Jesus as Imperial Big Brother: Religious Iconography and the Rise of American Expansion in the Late Nineteenth Century

Sunday, January 4, 2009: 2:50 PM
Petit Trianon (Hilton New York)
Edward J. Blum , San Diego State University, San Diego, CA
This paper looks at the role played by ideas and visual images of Jesus Christ in late-nineteenth-century American expansion. It begins with the era of Reconstruction, when artists and politicians used Christ and his words to push for the extension of citizenship rights to newly freed African Americans. My paper then focuses on how, as United States missionary groups, politicians, and businessmen paid increasing interest in overseas expansion, a new set of paintings depicted a white Jesus as an elder brother to all the races of the world. These new images found increasingly in American Sunday schools and churches, and, my paper argues, helped created a Protestant culture open to international expansion and influence.

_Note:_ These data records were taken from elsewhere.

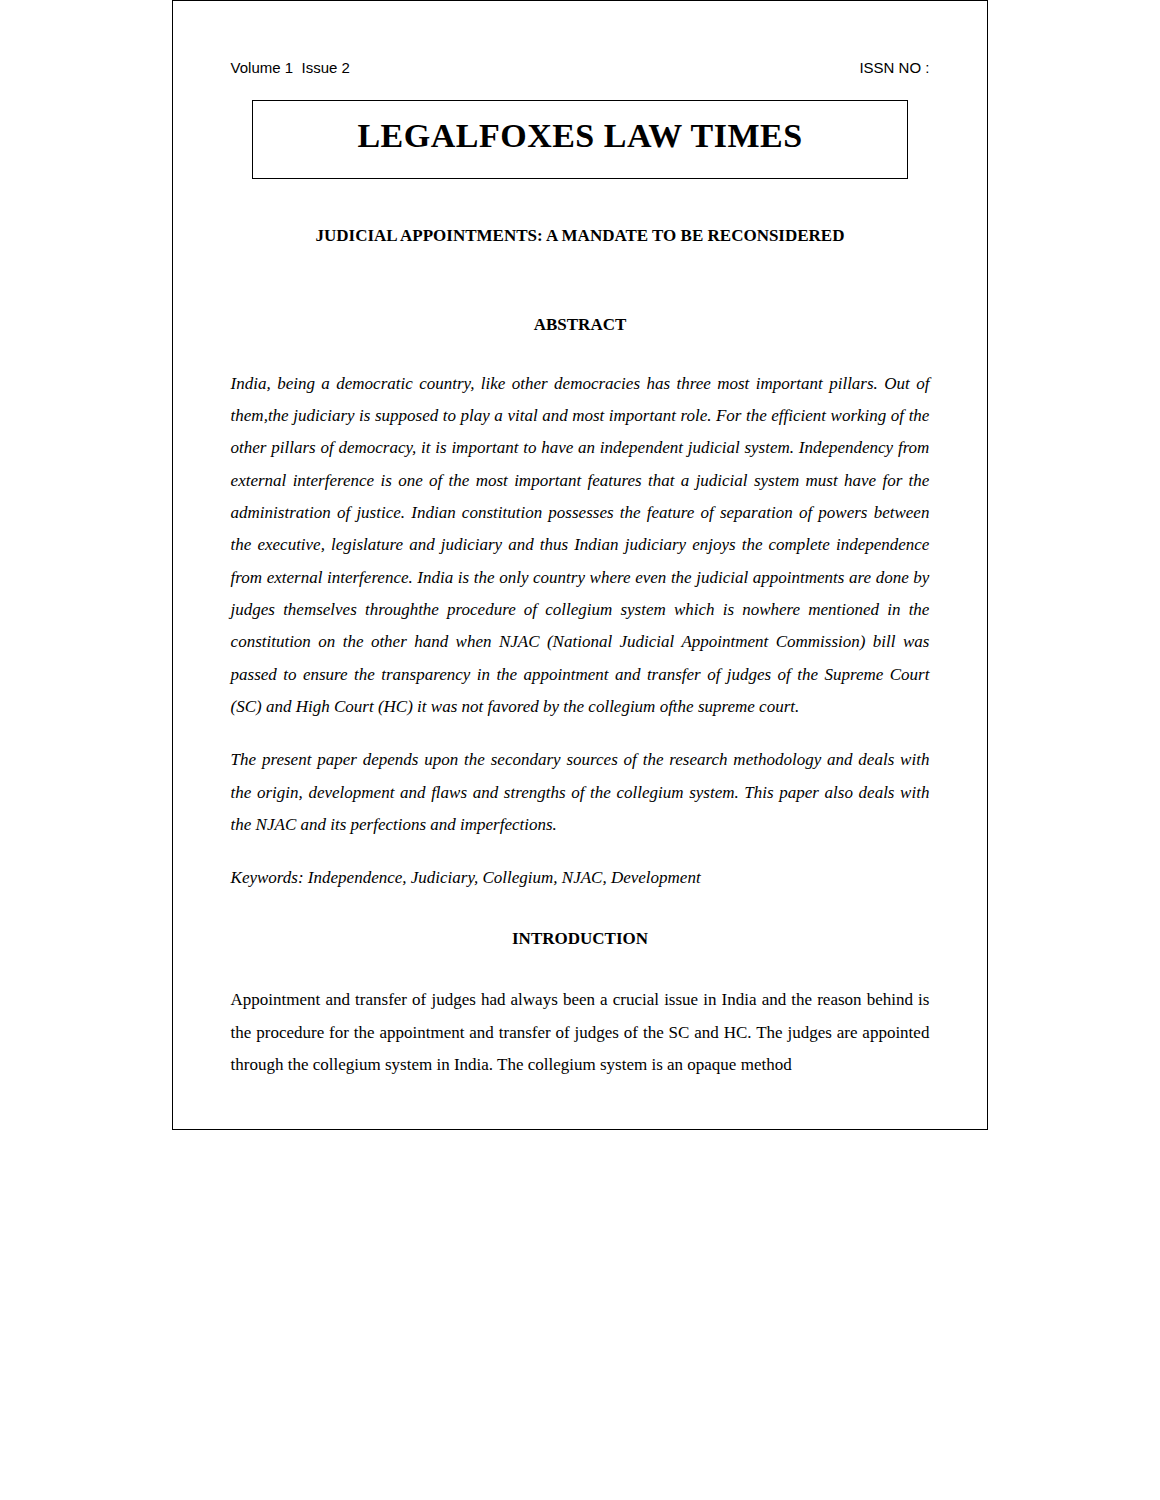Volume 1 Issue 2 ISSN NO :
LEGALFOXES LAW TIMES
JUDICIAL APPOINTMENTS: A MANDATE TO BE RECONSIDERED
ABSTRACT
India, being a democratic country, like other democracies has three most important pillars. Out of them,the judiciary is supposed to play a vital and most important role. For the efficient working of the other pillars of democracy, it is important to have an independent judicial system. Independency from external interference is one of the most important features that a judicial system must have for the administration of justice. Indian constitution possesses the feature of separation of powers between the executive, legislature and judiciary and thus Indian judiciary enjoys the complete independence from external interference. India is the only country where even the judicial appointments are done by judges themselves throughthe procedure of collegium system which is nowhere mentioned in the constitution on the other hand when NJAC (National Judicial Appointment Commission) bill was passed to ensure the transparency in the appointment and transfer of judges of the Supreme Court (SC) and High Court (HC) it was not favored by the collegium ofthe supreme court.
The present paper depends upon the secondary sources of the research methodology and deals with the origin, development and flaws and strengths of the collegium system. This paper also deals with the NJAC and its perfections and imperfections.
Keywords: Independence, Judiciary, Collegium, NJAC, Development
INTRODUCTION
Appointment and transfer of judges had always been a crucial issue in India and the reason behind is the procedure for the appointment and transfer of judges of the SC and HC. The judges are appointed through the collegium system in India. The collegium system is an opaque method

By examining the deployment of Christ’s words and his image in the context of Reconstruction and in American expansion, this paper shows one part of the vital importance of religion during the late nineteenth century. It demonstrates that political, national, and international issues could not be separated from religious ones, and that scholars of Reconstruction and of Gilded Age imperialism, such as Matthew Frye Jacobson, Eric Foner, Rebecca Edwards, and Kristen Hoganson, should pay greater attention to the power of religious ideas and images.